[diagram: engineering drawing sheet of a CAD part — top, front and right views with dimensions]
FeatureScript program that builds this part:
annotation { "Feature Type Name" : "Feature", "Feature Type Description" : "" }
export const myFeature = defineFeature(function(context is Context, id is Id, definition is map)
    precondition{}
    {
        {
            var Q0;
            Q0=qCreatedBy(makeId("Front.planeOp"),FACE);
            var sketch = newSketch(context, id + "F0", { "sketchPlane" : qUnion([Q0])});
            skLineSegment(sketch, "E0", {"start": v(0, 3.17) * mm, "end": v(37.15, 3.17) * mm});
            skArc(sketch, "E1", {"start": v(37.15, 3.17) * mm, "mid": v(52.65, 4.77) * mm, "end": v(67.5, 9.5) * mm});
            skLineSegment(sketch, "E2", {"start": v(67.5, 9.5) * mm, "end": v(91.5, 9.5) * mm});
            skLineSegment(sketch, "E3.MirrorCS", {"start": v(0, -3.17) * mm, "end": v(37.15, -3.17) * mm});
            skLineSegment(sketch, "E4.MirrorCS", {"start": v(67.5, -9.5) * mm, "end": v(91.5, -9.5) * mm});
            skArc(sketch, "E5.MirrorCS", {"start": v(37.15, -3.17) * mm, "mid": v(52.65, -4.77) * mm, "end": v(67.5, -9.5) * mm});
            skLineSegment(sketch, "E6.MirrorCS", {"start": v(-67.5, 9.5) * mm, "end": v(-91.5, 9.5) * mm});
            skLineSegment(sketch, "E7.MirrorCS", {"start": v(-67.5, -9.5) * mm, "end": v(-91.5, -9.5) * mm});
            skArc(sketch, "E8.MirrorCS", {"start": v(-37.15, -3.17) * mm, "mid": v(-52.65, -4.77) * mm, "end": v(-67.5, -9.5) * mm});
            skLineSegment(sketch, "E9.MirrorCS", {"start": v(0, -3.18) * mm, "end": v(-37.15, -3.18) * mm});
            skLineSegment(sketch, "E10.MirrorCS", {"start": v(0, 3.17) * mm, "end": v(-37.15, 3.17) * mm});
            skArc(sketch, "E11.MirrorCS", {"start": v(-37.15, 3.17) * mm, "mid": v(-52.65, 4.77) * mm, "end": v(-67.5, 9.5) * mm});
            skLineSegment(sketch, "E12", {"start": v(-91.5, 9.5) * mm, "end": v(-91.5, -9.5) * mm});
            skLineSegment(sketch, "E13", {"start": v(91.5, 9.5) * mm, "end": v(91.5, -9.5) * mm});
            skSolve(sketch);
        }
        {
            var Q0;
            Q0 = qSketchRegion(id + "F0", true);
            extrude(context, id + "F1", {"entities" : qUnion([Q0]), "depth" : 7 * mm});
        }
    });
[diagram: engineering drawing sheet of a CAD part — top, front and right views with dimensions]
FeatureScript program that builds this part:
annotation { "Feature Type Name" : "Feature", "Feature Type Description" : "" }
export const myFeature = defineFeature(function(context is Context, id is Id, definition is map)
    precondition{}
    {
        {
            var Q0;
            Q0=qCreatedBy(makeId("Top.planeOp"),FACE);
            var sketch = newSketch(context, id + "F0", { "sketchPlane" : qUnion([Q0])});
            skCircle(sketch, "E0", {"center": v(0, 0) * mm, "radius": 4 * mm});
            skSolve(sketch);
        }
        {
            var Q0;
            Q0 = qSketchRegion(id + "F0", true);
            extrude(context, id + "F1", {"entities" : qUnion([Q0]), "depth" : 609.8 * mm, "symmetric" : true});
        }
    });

************

> **STATED EXERCISE**
Can you copy out the material character for character, from its very first line through the line containing "v(0, -3.17) *", with that line included?

> **THE ANSWER**
[diagram: engineering drawing sheet of a CAD part — top, front and right views with dimensions]
FeatureScript program that builds this part:
annotation { "Feature Type Name" : "Feature", "Feature Type Description" : "" }
export const myFeature = defineFeature(function(context is Context, id is Id, definition is map)
    precondition{}
    {
        {
            var Q0;
            Q0=qCreatedBy(makeId("Front.planeOp"),FACE);
            var sketch = newSketch(context, id + "F0", { "sketchPlane" : qUnion([Q0])});
            skLineSegment(sketch, "E0", {"start": v(0, 3.17) * mm, "end": v(37.15, 3.17) * mm});
            skArc(sketch, "E1", {"start": v(37.15, 3.17) * mm, "mid": v(52.65, 4.77) * mm, "end": v(67.5, 9.5) * mm});
            skLineSegment(sketch, "E2", {"start": v(67.5, 9.5) * mm, "end": v(91.5, 9.5) * mm});
            skLineSegment(sketch, "E3.MirrorCS", {"start": v(0, -3.17) * mm, "end": v(37.15, -3.17) * mm});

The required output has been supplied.